Lesser Chinese softshell turtle
- Conservation status: CITES Appendix II

Scientific classification
- Kingdom: Animalia
- Phylum: Chordata
- Class: Reptilia
- Order: Testudines
- Suborder: Cryptodira
- Family: Trionychidae
- Genus: Pelodiscus
- Species: P. parviformis
- Binomial name: Pelodiscus parviformis Tang, 1997

= Lesser Chinese softshell turtle =

- Genus: Pelodiscus
- Species: parviformis
- Authority: Tang, 1997
- Conservation status: CITES_A2

Species of turtle

The lesser Chinese softshell turtle (Pelodiscus parviformis) is a species of turtle in the family Trionychidae. It is endemic to China, where it inhabits a small range in Guangxi and Hunan provinces. Populations of this species in Vietnam and Hainan are now considered to belong to a separate species, the spotted softshell turtle (P. variegatus).
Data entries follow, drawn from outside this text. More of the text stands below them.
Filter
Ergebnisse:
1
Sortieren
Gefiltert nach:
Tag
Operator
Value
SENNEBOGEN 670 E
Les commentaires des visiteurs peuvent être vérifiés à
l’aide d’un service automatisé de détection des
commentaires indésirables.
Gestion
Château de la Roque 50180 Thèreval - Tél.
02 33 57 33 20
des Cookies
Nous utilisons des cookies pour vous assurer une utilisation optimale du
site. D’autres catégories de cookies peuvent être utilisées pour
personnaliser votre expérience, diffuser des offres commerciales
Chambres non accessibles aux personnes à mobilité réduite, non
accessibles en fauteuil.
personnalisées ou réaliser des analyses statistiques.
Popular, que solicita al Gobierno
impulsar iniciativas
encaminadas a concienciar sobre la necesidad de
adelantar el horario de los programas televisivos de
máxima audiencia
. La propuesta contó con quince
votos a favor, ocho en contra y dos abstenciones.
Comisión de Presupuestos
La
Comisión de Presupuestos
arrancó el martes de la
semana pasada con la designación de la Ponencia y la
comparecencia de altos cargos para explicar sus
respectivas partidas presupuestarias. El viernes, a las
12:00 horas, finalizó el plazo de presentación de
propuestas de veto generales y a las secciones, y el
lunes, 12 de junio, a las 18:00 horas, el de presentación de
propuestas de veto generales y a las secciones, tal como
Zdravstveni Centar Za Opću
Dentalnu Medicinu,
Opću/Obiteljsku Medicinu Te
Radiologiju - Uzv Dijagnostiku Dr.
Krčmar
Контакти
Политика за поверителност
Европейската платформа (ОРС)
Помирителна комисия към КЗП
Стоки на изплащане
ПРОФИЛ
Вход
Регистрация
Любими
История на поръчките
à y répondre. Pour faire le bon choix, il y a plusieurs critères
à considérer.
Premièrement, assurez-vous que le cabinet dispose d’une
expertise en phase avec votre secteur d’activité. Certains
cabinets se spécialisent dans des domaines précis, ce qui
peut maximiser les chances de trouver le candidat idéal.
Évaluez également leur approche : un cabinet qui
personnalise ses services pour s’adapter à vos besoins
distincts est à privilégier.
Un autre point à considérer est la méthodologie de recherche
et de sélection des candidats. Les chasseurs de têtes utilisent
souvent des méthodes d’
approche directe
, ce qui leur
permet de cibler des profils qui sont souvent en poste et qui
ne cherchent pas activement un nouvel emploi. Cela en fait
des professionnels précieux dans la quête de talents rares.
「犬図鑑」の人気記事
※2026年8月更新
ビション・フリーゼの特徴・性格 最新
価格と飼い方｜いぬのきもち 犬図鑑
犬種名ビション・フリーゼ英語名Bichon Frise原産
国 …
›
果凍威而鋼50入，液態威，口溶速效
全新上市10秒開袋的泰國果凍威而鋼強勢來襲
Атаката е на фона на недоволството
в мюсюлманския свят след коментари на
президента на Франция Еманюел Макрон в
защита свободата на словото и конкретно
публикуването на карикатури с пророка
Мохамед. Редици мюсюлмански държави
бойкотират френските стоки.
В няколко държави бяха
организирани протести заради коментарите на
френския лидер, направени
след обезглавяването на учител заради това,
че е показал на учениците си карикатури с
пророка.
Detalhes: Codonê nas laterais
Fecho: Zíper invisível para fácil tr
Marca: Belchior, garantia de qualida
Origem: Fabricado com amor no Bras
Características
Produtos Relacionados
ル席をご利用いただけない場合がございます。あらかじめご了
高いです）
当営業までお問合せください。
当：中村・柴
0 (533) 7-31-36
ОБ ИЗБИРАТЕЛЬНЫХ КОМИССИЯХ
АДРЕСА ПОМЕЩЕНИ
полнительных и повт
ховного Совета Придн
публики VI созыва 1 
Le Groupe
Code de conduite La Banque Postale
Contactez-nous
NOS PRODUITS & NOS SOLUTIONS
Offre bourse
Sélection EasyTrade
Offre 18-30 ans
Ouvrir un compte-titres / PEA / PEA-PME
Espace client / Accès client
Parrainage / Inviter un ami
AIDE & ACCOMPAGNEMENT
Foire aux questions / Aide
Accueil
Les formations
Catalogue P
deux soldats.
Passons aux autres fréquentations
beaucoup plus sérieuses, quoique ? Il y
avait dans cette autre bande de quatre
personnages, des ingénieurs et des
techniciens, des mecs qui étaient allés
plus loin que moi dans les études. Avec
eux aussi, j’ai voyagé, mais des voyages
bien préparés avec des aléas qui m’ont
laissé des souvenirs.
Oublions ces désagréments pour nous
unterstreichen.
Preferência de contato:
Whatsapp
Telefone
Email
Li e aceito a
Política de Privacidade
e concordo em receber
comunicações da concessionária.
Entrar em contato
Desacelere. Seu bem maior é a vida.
There is some controversy within researchers over whether or not P. parviformis is a valid species. Yang et al. (2011) deemed it a valid species. Reptile Database commented that due to a lack of a revised diagnosis in this study, this species is still somewhat of unclear status.

It has been proposed that this species be considered as Critically Endangered on the IUCN Red List due to its restricted range and the heavy level of exploitation it receives.